I have a Pandas DataFrame containing a 2D array as a column looking something like the following:
Name 2DValueList
item 1 [ [ 0.0, 1.0 ], [ 0.0, 6.0 ], [ 0.0, 2.0 ] ]
item 2 [ [ 0.0, 2.0 ], [ 0.0, 1.0 ], [ 0.0, 1.0 ] ]
item 3 [ [ 0.0, 1.0 ], [ 0.0, 3.0 ], [ 0.0, 5.0 ], [ 0.0, 1.0 ] ]
item 4
item 5 [ [ 0.0, 4.0 ], [ 0.0, 1.0 ], [ 0.0, 2.0 ] ]
The first value isn't relative to this question so I've just made them all 0. I'm only interested in the second values. Also notice the amount of pairs can vary or be empty.
I want to be able to make a new dataframe that just contains the top (largest) n elements from the array.

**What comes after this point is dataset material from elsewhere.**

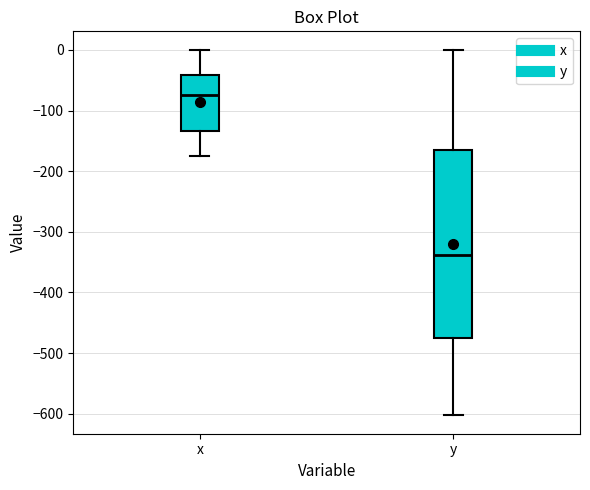

Which box is the tallest, from its lower edge to its upper edge?

y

It would look like this for the top 2 elements:
Name 2DValueList
item 1 [ [ 0.0, 6.0 ], [ 0.0, 2.0 ] ]
item 2 [ [ 0.0, 2.0 ], [ 0.0, 1.0 ] ]
item 3 [ [ 0.0, 5.0 ], [ 0.0, 3.0 ] ]
item 4
item 5 [ [ 0.0, 4.0 ], [ 0.0, 2.0 ] ]
I would use pandas nlargest, but I'm not sure how to make it accept a column that is a 2D array.
In reality, the 2D array holds thousands of value pairs and there are tens of thousands of rows. I'm open to better ways to hold this data that would be more versatile.